Standing Waves in Generators

[i_ron]

Sounds funny, forgive me but english is not my native language.
What would the expression "there's an awful lot of cat in that attempt" exactly indicate?

To me it could also be a reference to the Ivor Catt anomaly

http://www.ivorcatt.com/28anom.htm

Ron

[Cap-Z-ro]

Well, thats certainly a read and a half...thanks for posting that up i_ron.

Regards...

[plengo]

Excellent conversation fellas !

[gyulasun]

....
In fig 2 in the pic what I get is that both caps grow in voltage fairly fast, after about 30 seconds of run both caps are at 30 to 40 volts not just one, and they seem to get there faster than in what I am assuming is the conventional way of hooking them up.

The caps are rated at 14000mfd 30V, so I take 30 seconds of 12V 0.1A and charge both caps to 35V so that is about 7 joules or roughly 14 watt seconds of power so it is nothing overly interesting except that I am having a hard time figuring out WHY both caps charge up so much and that is without the common rail being used, or even if I use the common rail and install a cap.

Hi webby1,

In Fig 2, when you close then open the switch, the big voltage spike from the collapsing magnetic field would charge up BOTH capacitors via the right hand side diode because the two caps are in series from the spike current point of view.  When you open the switch the voltage spike has a polarity between the coil ends as follows: the coil end connected directly to the switch will be positive with respect to the other coil end (this latter is also the battery positive)  and current can flow via the right hand side diode and via the two caps and towards battery negative, to close the circuit for the voltage spike.  And in case part labeled A is still connected AND has a certain impedance or resistance, then the spike current can of course flow via part A towards the other coil end (which is connected to battery positive).  The higher the inner impedance or resistance of part A, the more energy can charge up the capacitors, in case part A is a dead short, then the left hand side cap is charged up to the battery voltage (from the battery because it is wired in parallel in that case) and the higher the inner resistance or impedance of part A, the more energy remains for charging the series caps.  In this latter case the battery also receives a certain (remaining) energy from the spike because it is included in the voltage spike closed circuit.

Hope this helps?

Gyula

[gyulasun]

Hi,

A correction to your sentence: "...in fact the cap becomes a 14000mfd 60V cap,"

I would say: the cap becomes a 7000mfd 60V cap  (because two 14000mfd in series gives 7000mfd).  Agree?

And this explains why the charge up time quicker versus the case in your Fig 1.

Gyula

▸ **TASK TO CARRY OUT**: Copy the portion of the thread on standing waves in generators that opens with the words "Hope this helps?" and closes with "your Fig 1.", swapping "7000mfd" for "7000 µF" wherever it occurs.

▸ **DATASET ENTRIES**:
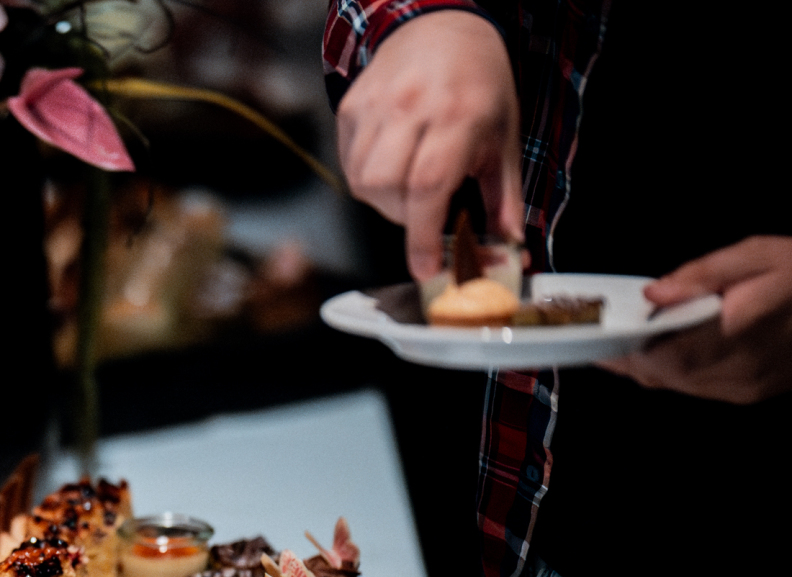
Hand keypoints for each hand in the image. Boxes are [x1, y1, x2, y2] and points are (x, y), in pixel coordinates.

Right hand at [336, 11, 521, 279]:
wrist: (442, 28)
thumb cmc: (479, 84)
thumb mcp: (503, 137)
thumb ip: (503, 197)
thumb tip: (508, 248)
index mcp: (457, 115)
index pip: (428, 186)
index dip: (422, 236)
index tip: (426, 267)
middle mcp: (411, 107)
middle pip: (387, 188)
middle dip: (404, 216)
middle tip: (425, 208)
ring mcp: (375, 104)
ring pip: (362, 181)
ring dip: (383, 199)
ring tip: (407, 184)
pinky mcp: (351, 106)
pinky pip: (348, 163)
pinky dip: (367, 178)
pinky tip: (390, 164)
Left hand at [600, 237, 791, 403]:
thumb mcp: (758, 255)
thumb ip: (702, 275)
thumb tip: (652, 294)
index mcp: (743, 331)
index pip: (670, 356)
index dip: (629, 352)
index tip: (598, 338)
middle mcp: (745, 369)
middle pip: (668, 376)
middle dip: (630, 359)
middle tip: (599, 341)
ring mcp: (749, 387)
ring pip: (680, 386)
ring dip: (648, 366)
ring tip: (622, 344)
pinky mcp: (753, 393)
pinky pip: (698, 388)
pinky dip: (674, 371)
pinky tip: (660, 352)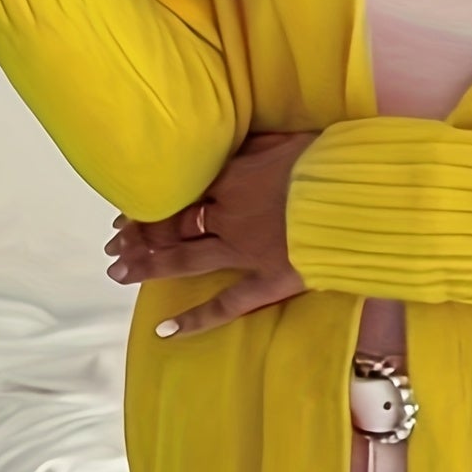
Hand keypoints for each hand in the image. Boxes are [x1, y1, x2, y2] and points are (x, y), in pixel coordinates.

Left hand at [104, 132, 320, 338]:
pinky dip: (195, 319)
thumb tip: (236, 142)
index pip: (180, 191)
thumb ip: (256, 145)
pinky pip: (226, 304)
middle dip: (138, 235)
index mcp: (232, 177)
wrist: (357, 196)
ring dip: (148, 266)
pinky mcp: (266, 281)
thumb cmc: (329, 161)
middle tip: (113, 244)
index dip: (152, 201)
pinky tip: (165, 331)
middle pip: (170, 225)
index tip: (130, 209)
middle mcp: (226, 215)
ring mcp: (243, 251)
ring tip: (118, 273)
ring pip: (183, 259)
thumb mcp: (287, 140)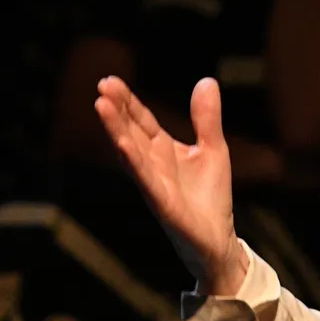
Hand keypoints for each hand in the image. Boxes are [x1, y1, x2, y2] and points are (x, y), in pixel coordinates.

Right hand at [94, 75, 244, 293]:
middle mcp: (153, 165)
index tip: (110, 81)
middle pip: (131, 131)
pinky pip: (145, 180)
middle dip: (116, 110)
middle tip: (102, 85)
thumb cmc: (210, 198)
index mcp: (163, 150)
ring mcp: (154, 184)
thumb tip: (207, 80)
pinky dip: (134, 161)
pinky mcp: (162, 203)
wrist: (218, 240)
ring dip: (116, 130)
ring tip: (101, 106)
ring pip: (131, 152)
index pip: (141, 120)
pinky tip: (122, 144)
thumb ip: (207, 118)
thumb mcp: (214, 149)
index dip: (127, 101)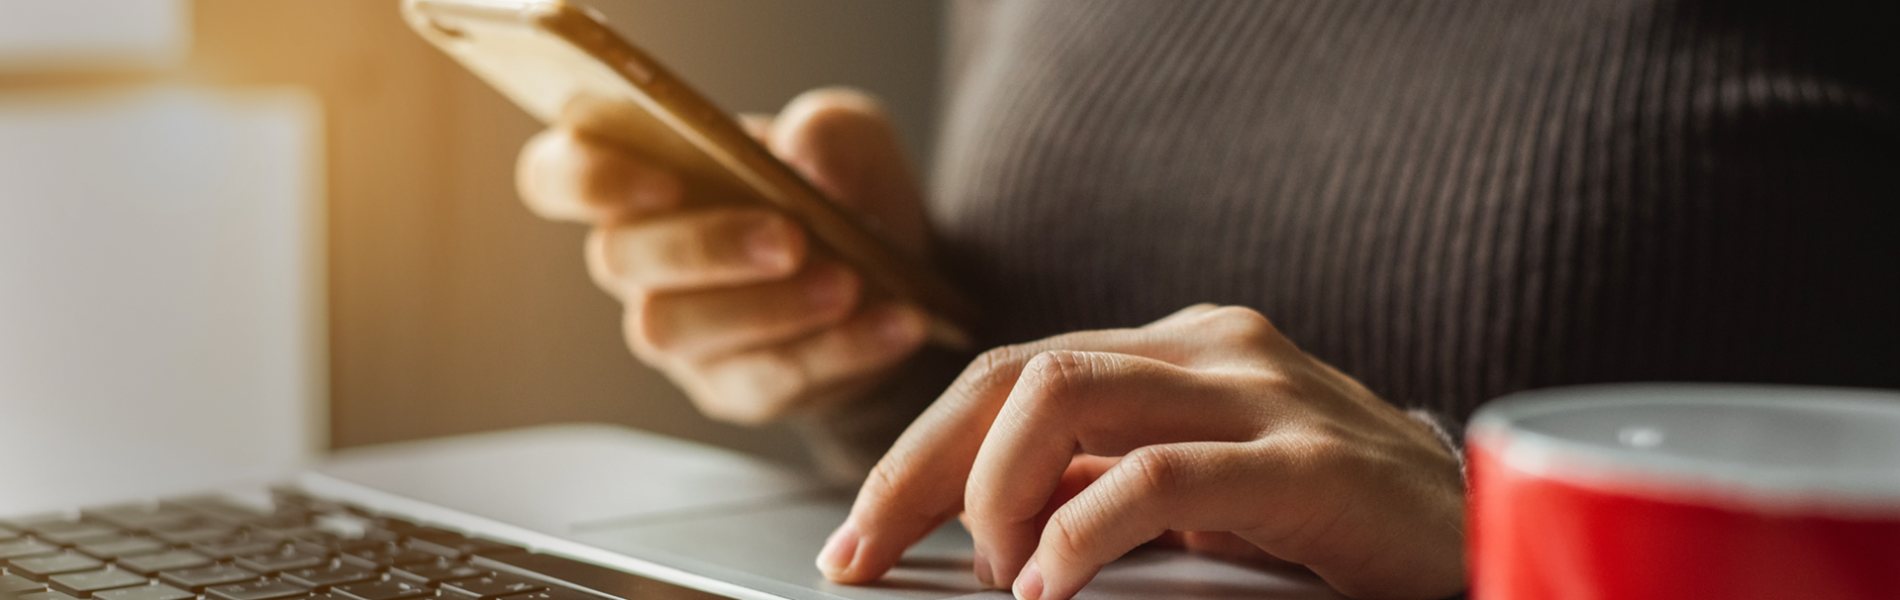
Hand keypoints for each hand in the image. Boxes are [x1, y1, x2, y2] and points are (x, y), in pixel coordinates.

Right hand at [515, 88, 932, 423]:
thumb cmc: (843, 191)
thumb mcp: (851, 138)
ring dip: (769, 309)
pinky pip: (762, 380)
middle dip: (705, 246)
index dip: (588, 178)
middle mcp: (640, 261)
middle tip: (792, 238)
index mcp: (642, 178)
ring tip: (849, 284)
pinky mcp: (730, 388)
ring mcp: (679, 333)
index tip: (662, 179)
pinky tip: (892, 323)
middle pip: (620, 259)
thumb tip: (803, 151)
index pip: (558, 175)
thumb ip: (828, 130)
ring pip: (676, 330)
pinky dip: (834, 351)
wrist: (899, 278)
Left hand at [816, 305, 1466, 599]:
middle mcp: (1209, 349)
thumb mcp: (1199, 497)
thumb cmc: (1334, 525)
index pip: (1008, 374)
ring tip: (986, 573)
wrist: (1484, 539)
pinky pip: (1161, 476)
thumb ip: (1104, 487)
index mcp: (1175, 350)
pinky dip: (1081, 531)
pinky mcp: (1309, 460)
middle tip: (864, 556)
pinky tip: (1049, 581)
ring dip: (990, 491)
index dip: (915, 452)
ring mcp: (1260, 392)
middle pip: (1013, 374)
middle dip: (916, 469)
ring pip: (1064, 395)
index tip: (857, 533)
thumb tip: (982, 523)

▸ **RESULT**:
Hope this helps?

Gyula

[gyulasun]

Hi,

A correction to your sentence: "...in fact the cap becomes a 14000mfd 60V cap,"

I would say: the cap becomes a 7000 µF 60V cap  (because two 14000mfd in series gives 7000 µF).  Agree?

And this explains why the charge up time quicker versus the case in your Fig 1.